Please quote all of the material below word for word, leaving out the pictures.

#### EXTRACTED INFORMATION

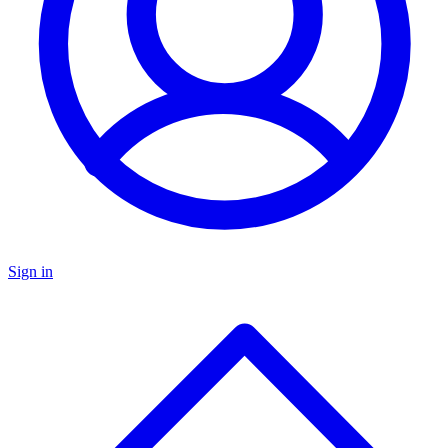
Sign in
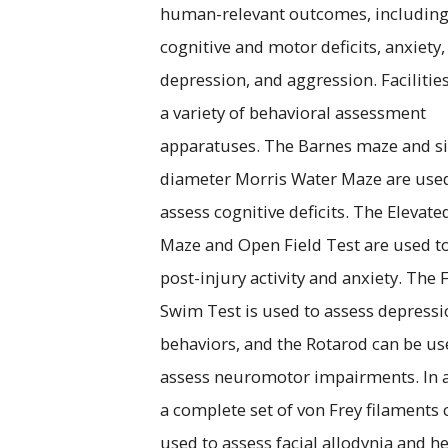
human-relevant outcomes, includin
cognitive and motor deficits, anxiety,
depression, and aggression. Facilitie
a variety of behavioral assessment
apparatuses. The Barnes maze and si
diameter Morris Water Maze are use
assess cognitive deficits. The Elevate
Maze and Open Field Test are used t
post-injury activity and anxiety. The 
Swim Test is used to assess depressi
behaviors, and the Rotarod can be us
assess neuromotor impairments. In a
a complete set of von Frey filaments 
used to assess facial allodynia and h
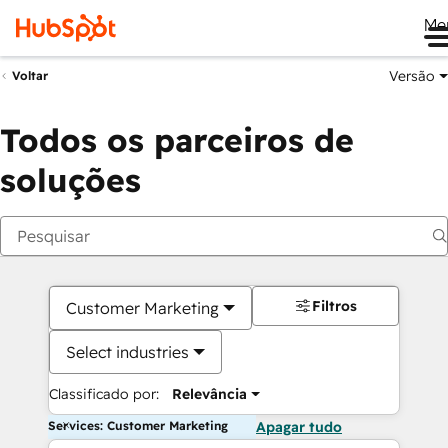
Me
Versão
Voltar
Todos os parceiros de
soluções
Filtros
Customer Marketing
Select industries
Classificado por:
Relevância
Services: Customer Marketing
Apagar tudo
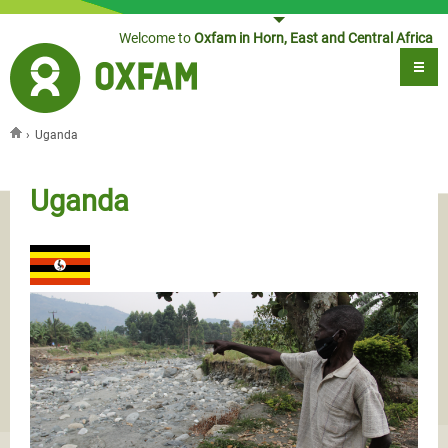
Jump to navigation
Welcome to
Oxfam in Horn, East and Central Africa
›
Uganda
You are here
Uganda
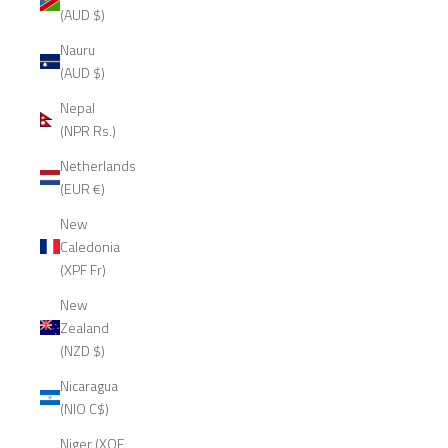
(AUD $)
Nauru
(AUD $)
Nepal
(NPR Rs.)
Netherlands
(EUR €)
New
Caledonia
(XPF Fr)
New
Zealand
(NZD $)
Nicaragua
(NIO C$)
Niger (XOF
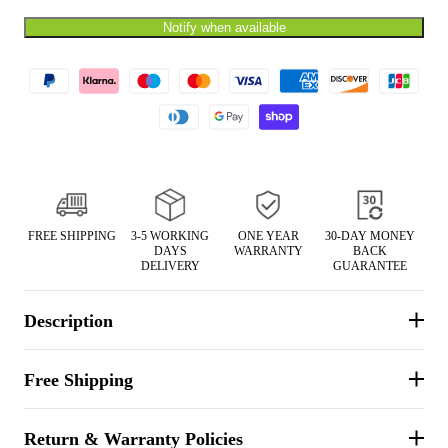
Notify when available
t with/without
Vis360 See Through Silent 4 Full Panels
AquaWade
Deer Hunting Blind
Hunting B
Sale
$179.99
Sale
$209
$299.99
From
FREE SHIPPING
3-5 WORKING
ONE YEAR
30-DAY MONEY
DAYS
WARRANTY
BACK
DELIVERY
GUARANTEE
Description
Free Shipping
Return & Warranty Policies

########

* [TASK RESULT]:
Sign in
human-relevant outcomes, includin
cognitive and motor deficits, anxiety,
depression, and aggression. Facilitie
a variety of behavioral assessment
apparatuses. The Barnes maze and si
diameter Morris Water Maze are use
assess cognitive deficits. The Elevate
Maze and Open Field Test are used t
post-injury activity and anxiety. The 
Swim Test is used to assess depressi
behaviors, and the Rotarod can be us
assess neuromotor impairments. In a
a complete set of von Frey filaments 
used to assess facial allodynia and h
Me
Versão
Voltar
Todos os parceiros de
soluções
Filtros
Customer Marketing
Select industries
Classificado por:
Relevância
Services: Customer Marketing
Apagar tudo
Jump to navigation
Welcome to
Oxfam in Horn, East and Central Africa
›
Uganda
You are here
Uganda
(AUD $)
Nauru
(AUD $)
Nepal
(NPR Rs.)
Netherlands
(EUR €)
New
Caledonia
(XPF Fr)
New
Zealand
(NZD $)
Nicaragua
(NIO C$)
Niger (XOF
Notify when available
t with/without
Vis360 See Through Silent 4 Full Panels
AquaWade
Deer Hunting Blind
Hunting B
Sale
$179.99
Sale
$209
$299.99
From
FREE SHIPPING
3-5 WORKING
ONE YEAR
30-DAY MONEY
DAYS
WARRANTY
BACK
DELIVERY
GUARANTEE
Description
Free Shipping
Return & Warranty Policies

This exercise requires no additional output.